Cebu, the Queen City of the South, is a great place for foodies. The largest city and operational center of the Visayas, is a treasure trove for historical sites and awesome eats. Here’s a run-down of some of the must-try local delicacies.
Lechon de Cebu
Mention Cebu and lechon immediately comes to mind. Cebu claims to have the best roasted pork in the country, and most meat-loving visitors never pass up the chance to try it out. Local businesses around Cebu usually offer whole pigs (for parties and celebrations), chopped meat per kilo, and combo meals.

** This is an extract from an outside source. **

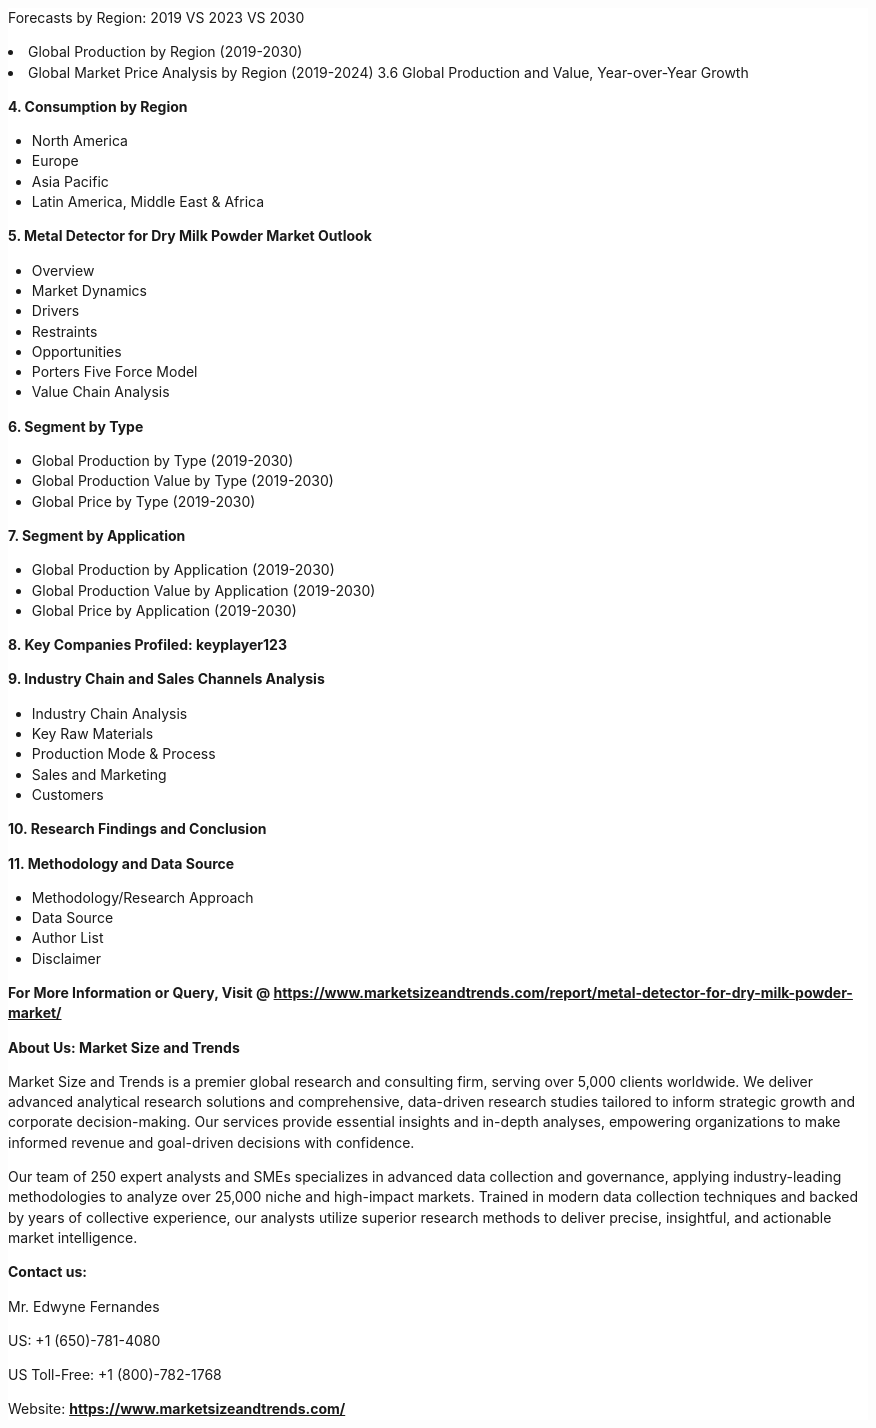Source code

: Forecasts by Region: 2019 VS 2023 VS 2030</li><li>Global Production by Region (2019-2030)</li><li>Global Market Price Analysis by Region (2019-2024) 3.6 Global Production and Value, Year-over-Year Growth</li></ul><p><strong>4. Consumption by Region</strong></p><ul><li>North America</li><li>Europe</li><li>Asia Pacific</li><li>Latin America, Middle East &amp; Africa</li></ul><p><strong>5. Metal Detector for Dry Milk Powder Market Outlook</strong></p><ul><li>Overview</li><li>Market Dynamics</li><li>Drivers</li><li>Restraints</li><li>Opportunities</li><li>Porters Five Force Model</li><li>Value Chain Analysis&nbsp;</li></ul><p><strong>6. Segment by Type</strong></p><ul><li>Global Production by Type (2019-2030)</li><li>Global Production Value by Type (2019-2030)</li><li>Global Price by Type (2019-2030)</li></ul><p><strong>7. Segment by Application</strong></p><ul><li>Global Production by Application (2019-2030)</li><li>Global Production Value by Application (2019-2030)</li><li>Global Price by Application (2019-2030)</li></ul><p><strong>8. Key Companies Profiled: keyplayer123</strong></p><p><strong>9. Industry Chain and Sales Channels Analysis</strong></p><ul><li>Industry Chain Analysis</li><li>Key Raw Materials</li><li>Production Mode &amp; Process</li><li>Sales and Marketing</li><li>Customers</li></ul><p><strong>10. Research Findings and Conclusion</strong></p><p><strong>11. Methodology and Data Source</strong></p><ul><li>Methodology/Research Approach</li><li>Data Source</li><li>Author List</li><li>Disclaimer</li></ul></p><p><strong>For More Information or Query, Visit @ <a href="https://www.marketsizeandtrends.com/report/metal-detector-for-dry-milk-powder-market/">https://www.marketsizeandtrends.com/report/metal-detector-for-dry-milk-powder-market/</a></strong></p><p><strong>About Us: Market Size and Trends</strong></p><p>Market Size and Trends is a premier global research and consulting firm, serving over 5,000 clients worldwide. We deliver advanced analytical research solutions and comprehensive, data-driven research studies tailored to inform strategic growth and corporate decision-making. Our services provide essential insights and in-depth analyses, empowering organizations to make informed revenue and goal-driven decisions with confidence.</p><p>Our team of 250 expert analysts and SMEs specializes in advanced data collection and governance, applying industry-leading methodologies to analyze over 25,000 niche and high-impact markets. Trained in modern data collection techniques and backed by years of collective experience, our analysts utilize superior research methods to deliver precise, insightful, and actionable market intelligence.</p><p><strong>Contact us:</strong></p><p>Mr. Edwyne Fernandes</p><p>US: +1 (650)-781-4080</p><p>US Toll-Free: +1 (800)-782-1768</p><p>Website: <strong><a href="https://www.marketsizeandtrends.com/">https://www.marketsizeandtrends.com/</a></strong></p>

The authentic Cebu lechon usually tastes very flavorful as the herbs seep all the way through the tender chunks of meat and crispy skin. Lechon is tasty enough to be eaten with no sauce, but can also be dipped in a mixture of soy sauce and vinegar for extra flavor. Everyone has their favorite brand of lechon, but popular choices among locals include Rico’s, CnT, Tatangs, Zubuchon, and Ayer’s.
Puso (Hanging Rice)
Be sure to pair your meaty lechon meal with puso or“hanging rice.” Cebu’s signature rice is boiled and wrapped in coconut leaves and can be found hanging in batches in stalls from local eateries. The coconut leaves that wrap the rice infuse a distinct flavor to the rice while the convenient packages make it easy to carry anywhere for easy takeout. Aside from lechon, you can pair the versatile hanging rice with different street foods, seafood dishes or barbecue.
Speaking of barbecue, if you love skewered meat, you’re in luck. Larsian sa Fuente, a night market in Cebu, is a local favorite where you can find rows and rows of freshly grilled meat and seafood. Larsian is often recommended for balikbayans and first-timers in Cebu because of the fun and festive atmosphere and unique food finds. Get your fix of meaty goodness like pork bbq, pork belly, liempo, chorizo, chicken pitso and tasty appetizers like chicken skin and isaw. After undergoing a renovation in 2018, Larsian’s now serves other local dishes such as larang (fish stew), seafood, and desserts, to complement the meat dishes.
Sutukil is a combination of the words “Sugba” (grill), “Tula” (stew), and “Kilawin” (to cook in vinegar), a local version of sashimi. The concept of sutukil is that diners can pick one type of fish and have it cooked three different ways. This local style of food preparation gives tourists a variety of different flavors and textures in one setting.
Looking for something a little more exotic? How about sampling a bubbling dish of tuslob-buwa? This tasty gravy like stir-fried dish is made mostly of pig brain, pork liver or intestines, onions, oil, soy sauce or fish sauce and other various seasonings. Considered a staple street food among locals, who pair it with puso or hanging rice, the dish is also served as an appetizer in specialty bars and restaurants. Tuslob-buwa has become one of the top choices of adventurous foodies after a version of the dish served in Cebuano restaurant Azul was featured in an episode of Neflix’s Street Food Asia series.